• **THE RECORDS**:
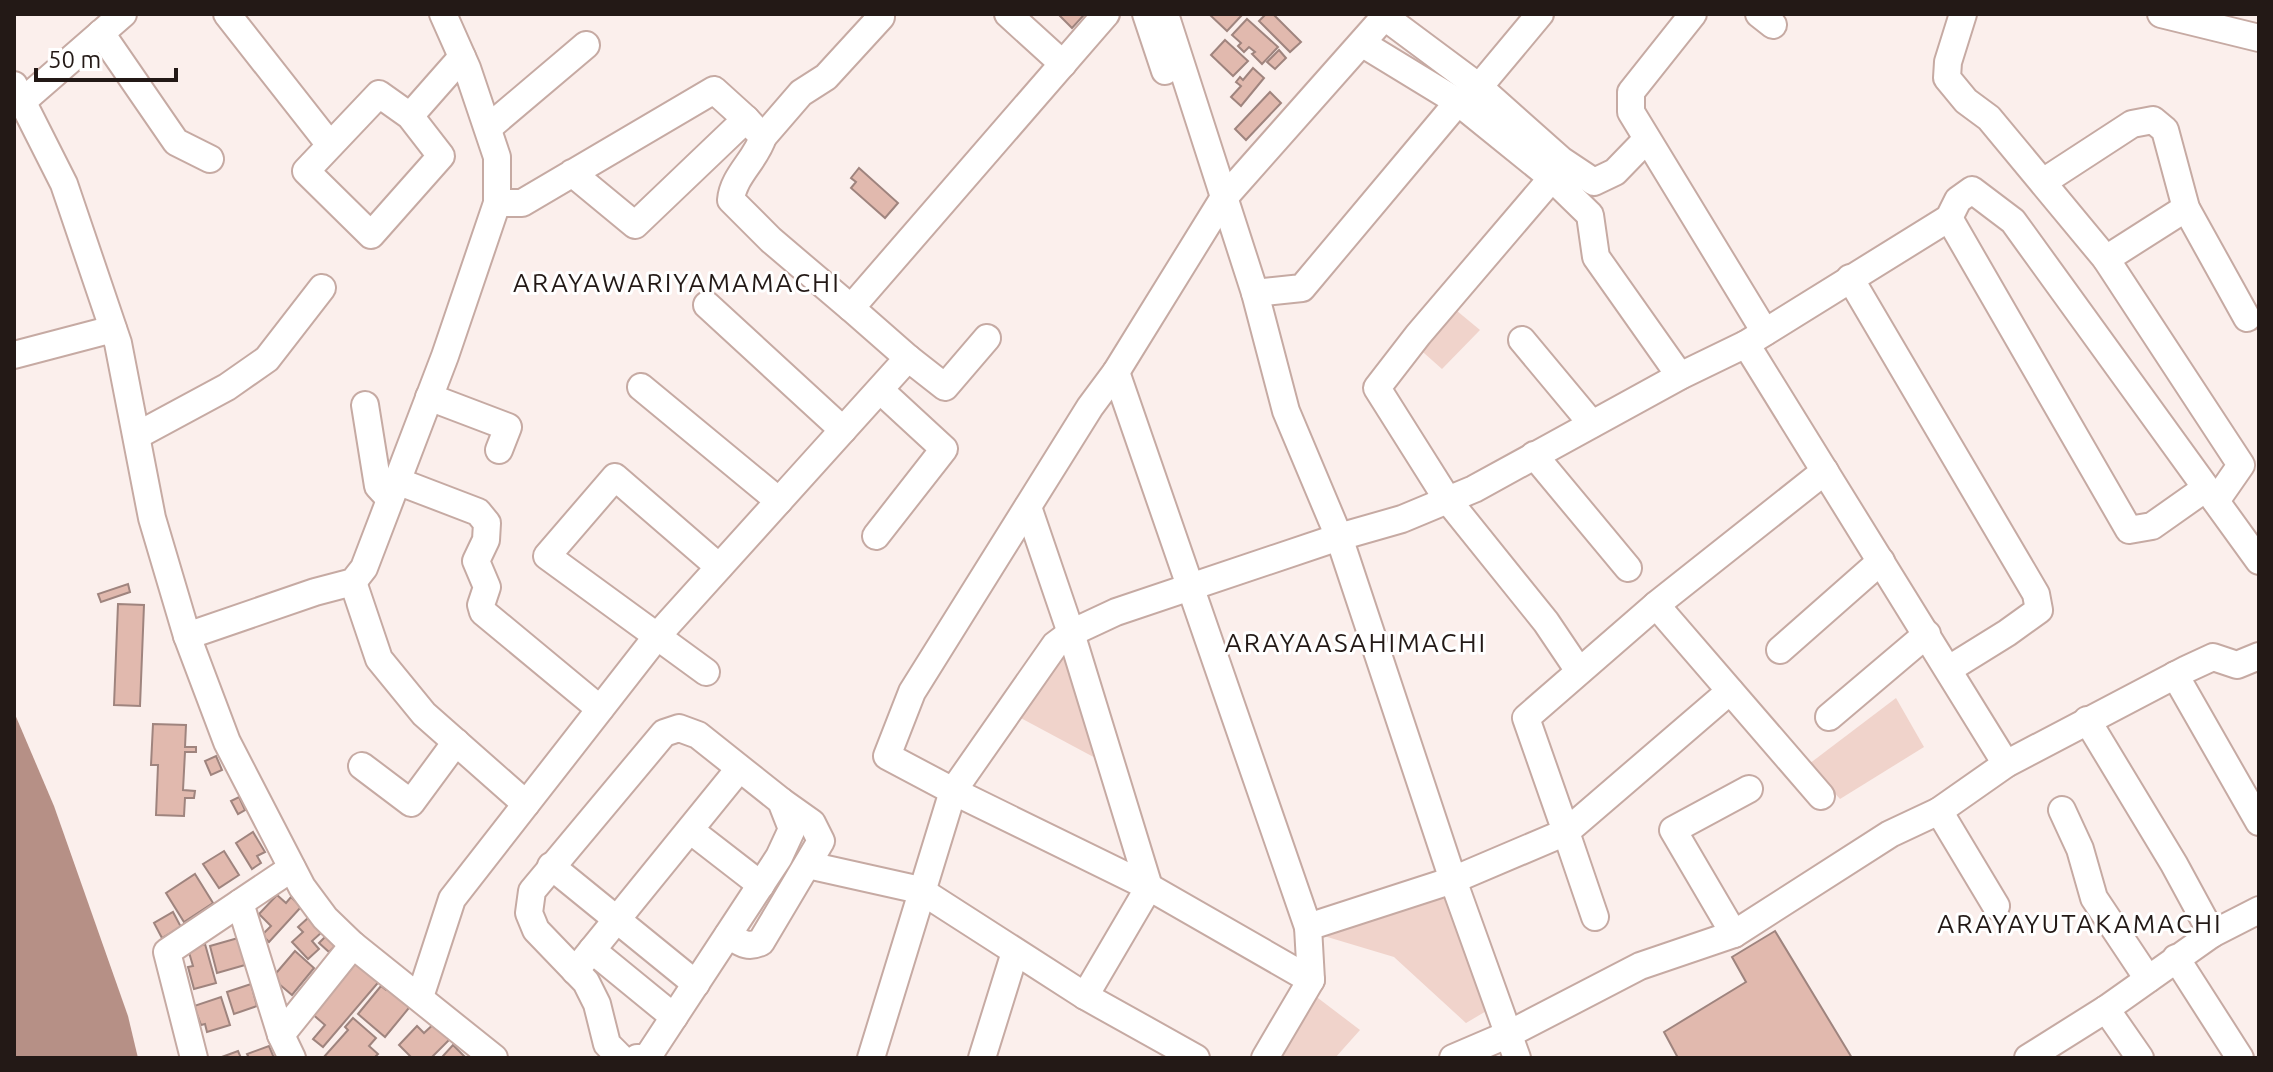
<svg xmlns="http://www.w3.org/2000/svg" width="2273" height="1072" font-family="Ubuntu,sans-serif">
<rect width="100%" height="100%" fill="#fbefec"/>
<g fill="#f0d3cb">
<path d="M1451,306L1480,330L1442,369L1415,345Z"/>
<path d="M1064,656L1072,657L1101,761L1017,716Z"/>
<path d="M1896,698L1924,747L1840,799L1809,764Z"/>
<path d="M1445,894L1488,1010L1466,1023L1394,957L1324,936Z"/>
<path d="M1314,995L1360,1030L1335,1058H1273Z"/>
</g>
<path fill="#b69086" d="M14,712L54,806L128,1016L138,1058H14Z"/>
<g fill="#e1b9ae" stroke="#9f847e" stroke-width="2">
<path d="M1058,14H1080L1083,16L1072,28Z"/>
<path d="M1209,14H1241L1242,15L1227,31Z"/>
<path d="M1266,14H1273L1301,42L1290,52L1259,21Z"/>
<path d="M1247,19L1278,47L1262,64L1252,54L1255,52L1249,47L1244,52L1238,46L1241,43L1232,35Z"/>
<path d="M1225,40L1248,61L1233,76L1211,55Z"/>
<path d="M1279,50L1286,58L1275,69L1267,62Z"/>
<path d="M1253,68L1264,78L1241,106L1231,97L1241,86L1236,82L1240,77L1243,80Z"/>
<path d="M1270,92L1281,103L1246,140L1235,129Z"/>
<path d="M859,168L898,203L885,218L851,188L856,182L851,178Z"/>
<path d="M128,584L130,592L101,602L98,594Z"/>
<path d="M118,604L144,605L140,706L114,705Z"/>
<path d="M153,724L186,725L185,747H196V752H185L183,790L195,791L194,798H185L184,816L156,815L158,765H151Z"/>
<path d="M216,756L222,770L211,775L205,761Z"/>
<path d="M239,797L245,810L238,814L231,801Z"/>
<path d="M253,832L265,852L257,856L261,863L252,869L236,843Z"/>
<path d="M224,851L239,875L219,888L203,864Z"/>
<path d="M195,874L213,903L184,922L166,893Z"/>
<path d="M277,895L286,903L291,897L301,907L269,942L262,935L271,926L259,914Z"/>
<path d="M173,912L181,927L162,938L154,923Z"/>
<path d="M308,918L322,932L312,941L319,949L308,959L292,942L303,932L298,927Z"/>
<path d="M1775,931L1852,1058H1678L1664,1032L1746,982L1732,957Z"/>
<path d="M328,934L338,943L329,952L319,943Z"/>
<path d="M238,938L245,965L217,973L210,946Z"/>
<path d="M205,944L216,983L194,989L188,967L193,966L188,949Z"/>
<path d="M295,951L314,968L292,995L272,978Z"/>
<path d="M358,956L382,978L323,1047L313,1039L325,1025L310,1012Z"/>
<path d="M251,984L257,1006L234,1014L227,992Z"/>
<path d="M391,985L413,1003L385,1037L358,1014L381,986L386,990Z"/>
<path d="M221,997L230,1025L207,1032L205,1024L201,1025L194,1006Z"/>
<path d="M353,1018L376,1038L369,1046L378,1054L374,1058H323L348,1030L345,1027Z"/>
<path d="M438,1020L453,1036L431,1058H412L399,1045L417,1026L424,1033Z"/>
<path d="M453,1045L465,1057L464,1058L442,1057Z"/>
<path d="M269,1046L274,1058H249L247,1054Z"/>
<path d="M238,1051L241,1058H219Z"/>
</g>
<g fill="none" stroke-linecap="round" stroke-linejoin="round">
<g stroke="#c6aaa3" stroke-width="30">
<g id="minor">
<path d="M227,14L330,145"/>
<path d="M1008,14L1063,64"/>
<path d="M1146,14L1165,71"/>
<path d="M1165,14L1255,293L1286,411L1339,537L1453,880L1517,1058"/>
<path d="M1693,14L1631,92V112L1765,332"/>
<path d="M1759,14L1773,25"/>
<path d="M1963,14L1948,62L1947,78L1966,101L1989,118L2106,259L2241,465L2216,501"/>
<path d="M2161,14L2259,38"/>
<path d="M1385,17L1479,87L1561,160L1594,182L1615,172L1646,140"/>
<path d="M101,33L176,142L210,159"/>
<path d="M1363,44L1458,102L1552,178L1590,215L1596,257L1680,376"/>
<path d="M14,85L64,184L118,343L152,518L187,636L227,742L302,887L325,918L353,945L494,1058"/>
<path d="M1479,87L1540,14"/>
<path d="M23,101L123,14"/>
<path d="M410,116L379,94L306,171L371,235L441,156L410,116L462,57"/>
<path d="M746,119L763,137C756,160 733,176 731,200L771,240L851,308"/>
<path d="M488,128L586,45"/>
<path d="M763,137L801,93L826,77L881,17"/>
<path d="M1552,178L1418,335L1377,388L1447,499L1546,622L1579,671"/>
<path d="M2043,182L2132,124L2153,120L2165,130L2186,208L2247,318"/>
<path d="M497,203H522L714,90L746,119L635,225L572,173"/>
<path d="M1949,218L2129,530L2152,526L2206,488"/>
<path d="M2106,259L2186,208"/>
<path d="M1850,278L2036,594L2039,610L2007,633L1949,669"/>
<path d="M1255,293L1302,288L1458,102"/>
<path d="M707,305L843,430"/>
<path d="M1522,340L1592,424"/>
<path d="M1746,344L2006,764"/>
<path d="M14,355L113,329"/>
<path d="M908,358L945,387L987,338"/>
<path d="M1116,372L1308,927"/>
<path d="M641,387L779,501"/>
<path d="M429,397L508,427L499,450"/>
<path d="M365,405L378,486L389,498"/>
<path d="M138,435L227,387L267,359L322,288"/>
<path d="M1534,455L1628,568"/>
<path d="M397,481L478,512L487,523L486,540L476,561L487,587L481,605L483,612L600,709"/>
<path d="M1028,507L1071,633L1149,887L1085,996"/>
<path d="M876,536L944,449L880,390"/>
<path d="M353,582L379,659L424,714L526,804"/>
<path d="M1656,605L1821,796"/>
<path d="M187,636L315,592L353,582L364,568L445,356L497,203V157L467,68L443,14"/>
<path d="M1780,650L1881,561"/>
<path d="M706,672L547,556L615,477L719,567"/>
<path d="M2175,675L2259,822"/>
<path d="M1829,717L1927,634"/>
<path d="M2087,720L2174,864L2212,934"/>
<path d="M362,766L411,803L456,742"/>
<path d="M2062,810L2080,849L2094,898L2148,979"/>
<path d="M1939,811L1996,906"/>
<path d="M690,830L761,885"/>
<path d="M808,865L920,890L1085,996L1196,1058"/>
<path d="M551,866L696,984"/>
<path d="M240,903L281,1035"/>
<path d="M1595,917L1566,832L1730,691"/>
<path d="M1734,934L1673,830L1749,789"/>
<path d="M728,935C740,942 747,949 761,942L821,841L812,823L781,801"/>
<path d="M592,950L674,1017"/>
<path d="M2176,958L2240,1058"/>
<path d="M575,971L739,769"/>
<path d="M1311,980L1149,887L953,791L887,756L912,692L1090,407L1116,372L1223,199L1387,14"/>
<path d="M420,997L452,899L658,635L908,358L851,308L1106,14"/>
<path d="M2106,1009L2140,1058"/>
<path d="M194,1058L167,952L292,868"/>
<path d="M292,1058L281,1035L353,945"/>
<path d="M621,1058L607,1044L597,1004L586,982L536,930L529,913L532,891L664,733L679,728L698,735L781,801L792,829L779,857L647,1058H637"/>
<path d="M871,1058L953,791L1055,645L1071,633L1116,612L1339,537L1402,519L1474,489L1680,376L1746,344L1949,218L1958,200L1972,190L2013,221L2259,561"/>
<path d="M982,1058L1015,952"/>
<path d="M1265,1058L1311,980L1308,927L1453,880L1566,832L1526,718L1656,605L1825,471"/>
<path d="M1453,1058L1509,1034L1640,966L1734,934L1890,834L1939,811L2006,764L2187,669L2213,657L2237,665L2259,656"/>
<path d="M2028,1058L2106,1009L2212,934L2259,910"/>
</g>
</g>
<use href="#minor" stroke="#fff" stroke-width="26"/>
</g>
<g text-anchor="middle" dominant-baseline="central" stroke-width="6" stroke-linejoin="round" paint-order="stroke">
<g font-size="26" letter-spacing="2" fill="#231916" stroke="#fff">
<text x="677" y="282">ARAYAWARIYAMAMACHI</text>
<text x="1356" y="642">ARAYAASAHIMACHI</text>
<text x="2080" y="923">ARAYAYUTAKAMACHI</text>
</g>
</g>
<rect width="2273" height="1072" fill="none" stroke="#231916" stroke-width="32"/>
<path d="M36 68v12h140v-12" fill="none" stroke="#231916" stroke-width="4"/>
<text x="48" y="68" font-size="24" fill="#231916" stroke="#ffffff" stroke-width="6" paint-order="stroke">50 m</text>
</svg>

• **PROMPT**: Filter the listing above so that only lines holding the word "order" remain, and report those lines.

• **RESPONSE AREA**:
<g text-anchor="middle" dominant-baseline="central" stroke-width="6" stroke-linejoin="round" paint-order="stroke">
<text x="48" y="68" font-size="24" fill="#231916" stroke="#ffffff" stroke-width="6" paint-order="stroke">50 m</text>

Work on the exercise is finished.